━━━ BRANO FORNITO

Non si incorre nel divieto di frazionamento di quel credito che sia corrisposto mensilmente al condebitore

Corte di Cassazione, sezione seconda civile, Ordinanza 8 marzo 2019, n. 6803.

La massima estrapolata:

Non si incorre nel divieto di frazionamento di quel credito che, seppur faccia capo ad un credito più ampio, sia corrisposto mensilmente al condebitore. Difatti, pur facente parte di un importo maggiore, proprio il carattere periodico della singola rata conferisce alla stessa carattere di autonomia, in quanto conseguenza di accordo tra le parti.

━━━━━━
━━━ DATI DISPONIBILI

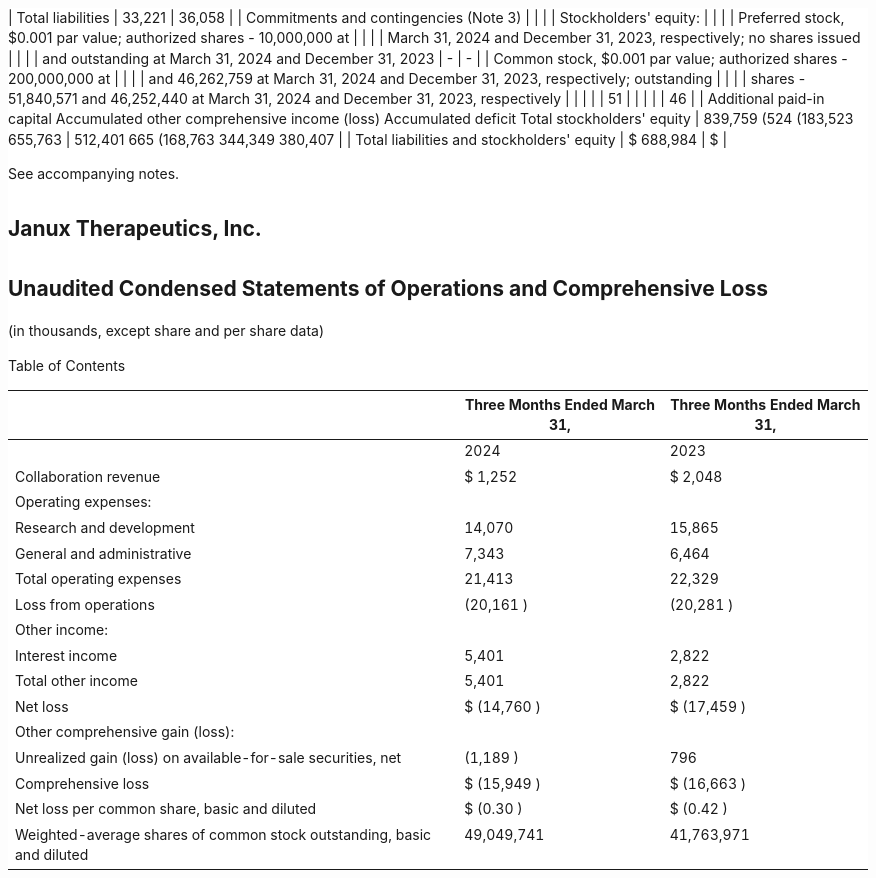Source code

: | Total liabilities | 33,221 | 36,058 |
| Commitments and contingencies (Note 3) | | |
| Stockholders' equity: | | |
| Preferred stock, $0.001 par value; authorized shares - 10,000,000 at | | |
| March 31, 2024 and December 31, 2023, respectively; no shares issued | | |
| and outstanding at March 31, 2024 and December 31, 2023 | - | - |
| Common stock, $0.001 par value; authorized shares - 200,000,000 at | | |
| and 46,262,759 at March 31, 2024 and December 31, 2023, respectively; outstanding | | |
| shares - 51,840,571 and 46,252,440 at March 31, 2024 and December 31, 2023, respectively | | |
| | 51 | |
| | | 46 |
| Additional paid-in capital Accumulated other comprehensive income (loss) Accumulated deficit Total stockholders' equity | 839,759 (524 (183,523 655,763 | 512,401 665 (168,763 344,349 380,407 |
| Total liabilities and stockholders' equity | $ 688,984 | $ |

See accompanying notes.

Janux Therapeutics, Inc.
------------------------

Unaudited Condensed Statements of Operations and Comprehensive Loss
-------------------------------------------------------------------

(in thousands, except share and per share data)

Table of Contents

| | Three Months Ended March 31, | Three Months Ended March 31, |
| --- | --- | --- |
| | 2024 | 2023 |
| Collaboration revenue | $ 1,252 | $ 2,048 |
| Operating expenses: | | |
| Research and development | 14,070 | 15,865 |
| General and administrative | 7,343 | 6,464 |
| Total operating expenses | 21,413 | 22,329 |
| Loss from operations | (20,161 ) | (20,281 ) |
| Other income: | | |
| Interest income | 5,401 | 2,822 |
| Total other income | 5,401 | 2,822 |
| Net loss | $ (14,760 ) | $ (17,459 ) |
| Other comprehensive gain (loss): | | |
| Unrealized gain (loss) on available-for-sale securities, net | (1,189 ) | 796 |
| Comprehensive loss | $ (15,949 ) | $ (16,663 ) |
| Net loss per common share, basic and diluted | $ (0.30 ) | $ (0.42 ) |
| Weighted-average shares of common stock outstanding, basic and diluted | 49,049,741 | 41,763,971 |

━━━━━━

> CONSEGNA 1: Nel brano, che cosa conferisce alla singola rata carattere di autonomia?
> CONSEGNA 2: Estrai dai record, riportandolo identico, tutto ciò che va dall'inizio fino alla riga che contiene "Table of Contents", con entrambi gli estremi inclusi. Lascia fuori le immagini.
Il brano e i record sono materiali distinti tra loro.

> RISPOSTA 1: Il suo carattere periodico.

> RISPOSTA 2:
Source code

: | Total liabilities | 33,221 | 36,058 |
| Commitments and contingencies (Note 3) | | |
| Stockholders' equity: | | |
| Preferred stock, $0.001 par value; authorized shares - 10,000,000 at | | |
| March 31, 2024 and December 31, 2023, respectively; no shares issued | | |
| and outstanding at March 31, 2024 and December 31, 2023 | - | - |
| Common stock, $0.001 par value; authorized shares - 200,000,000 at | | |
| and 46,262,759 at March 31, 2024 and December 31, 2023, respectively; outstanding | | |
| shares - 51,840,571 and 46,252,440 at March 31, 2024 and December 31, 2023, respectively | | |
| | 51 | |
| | | 46 |
| Additional paid-in capital Accumulated other comprehensive income (loss) Accumulated deficit Total stockholders' equity | 839,759 (524 (183,523 655,763 | 512,401 665 (168,763 344,349 380,407 |
| Total liabilities and stockholders' equity | $ 688,984 | $ |

See accompanying notes.

Janux Therapeutics, Inc.
------------------------

Unaudited Condensed Statements of Operations and Comprehensive Loss
-------------------------------------------------------------------

(in thousands, except share and per share data)

Table of Contents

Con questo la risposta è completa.